The princessa missed her footing in the darkness, and leaned against the curved tunnel wall for support. “Where are we?”
“Dregmeet.” Apara forced confidence into her voice. No sense letting the princessa see her uncertainty. The place felt familiar, but just astray enough that none of it felt quite right. “The tunnels beneath Tzalcourt. There are mine workings from the old days. They flood when the tide comes in, but they’re useful for those looking to hide things. Maybe for the Raven, too.”

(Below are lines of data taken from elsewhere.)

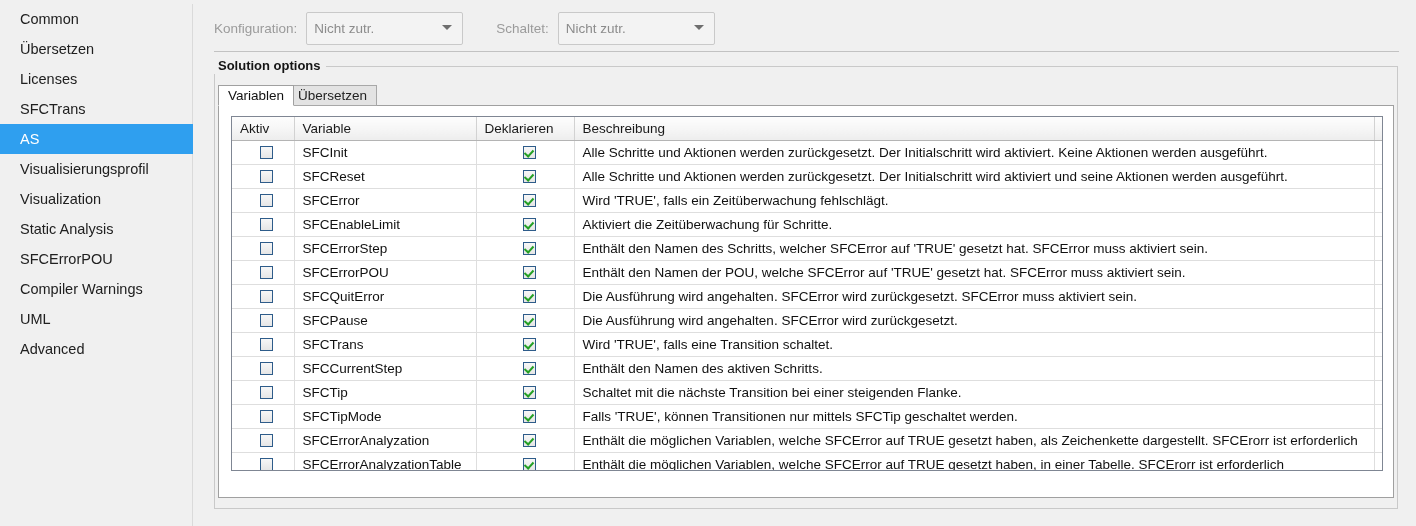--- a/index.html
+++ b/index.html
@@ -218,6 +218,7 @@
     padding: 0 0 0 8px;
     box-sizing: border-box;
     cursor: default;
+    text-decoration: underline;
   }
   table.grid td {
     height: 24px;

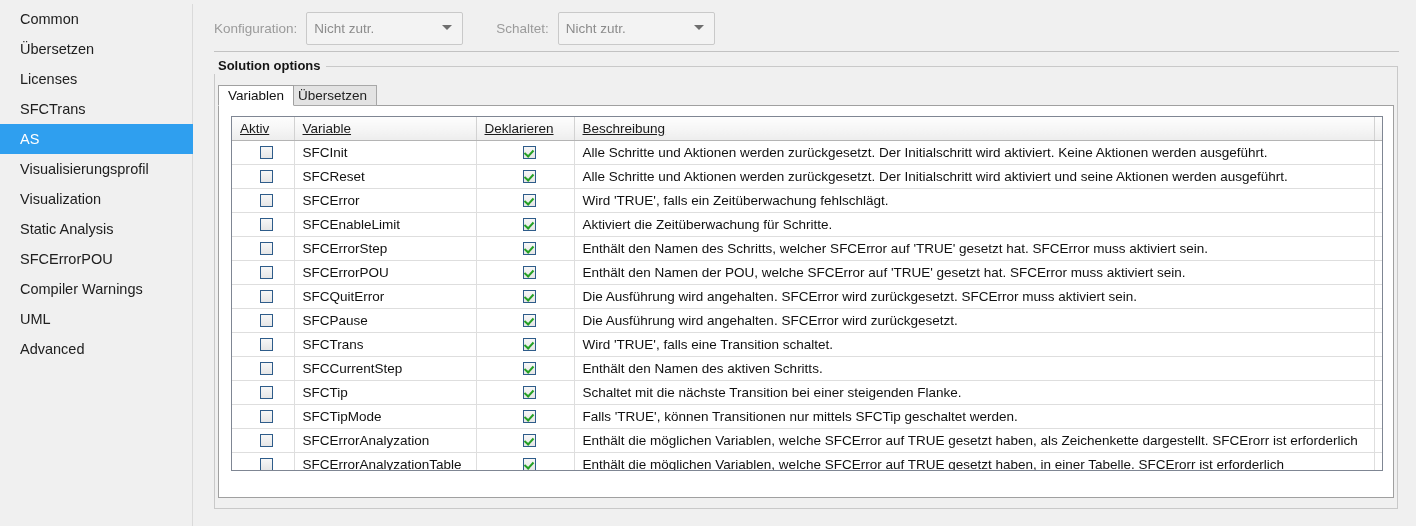--- a/index.html
+++ b/index.html
@@ -274,8 +274,8 @@
       <div class="nav-item"><span>Licenses</span></div>
       <div class="nav-item"><span>SFCTrans</span></div>
       <div class="nav-item selected"><span>AS</span><span class="arrow"></span></div>
+      <div class="nav-item"><span>Visualization</span></div>
       <div class="nav-item"><span>Visualisierungsprofil</span></div>
-      <div class="nav-item"><span>Visualization</span></div>
       <div class="nav-item"><span>Static Analysis</span></div>
       <div class="nav-item"><span>SFCErrorPOU</span></div>
       <div class="nav-item"><span>Compiler Warnings</span></div>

“Let’s hope it doesn’t flood while we’re down here,” the princessa replied. “I don’t swim well in the dark.”
“It won’t.” Ashana remained a pale presence in the gloom, lit from within by moonlight while all else was dark. “We’re further afield than you think. We’ve no choice but to be. Jack’s heart is the stuff of folklore, spoken of in a hundred tales. The difficulty lay in retrieving it. The Raven is more guarded. The only piece of himself he’ll let us find is one he doesn’t yet know exists.”
Apara swallowed a pang of frustration. Her saviour though the Goddess had been, her oblique speech was too much like that of the Crowmarket’s pontiffs for comfort. Especially with the prospect of crossing paths with the Raven drawing ever closer. Nor did it help that the shadowthorn princessa seemed incapable of hearing the contradiction in the Goddess’ words. Still, there was pride to be taken in the business. The Silver Owl stealing from the gods – a claim worth coin, though she’d never prove it.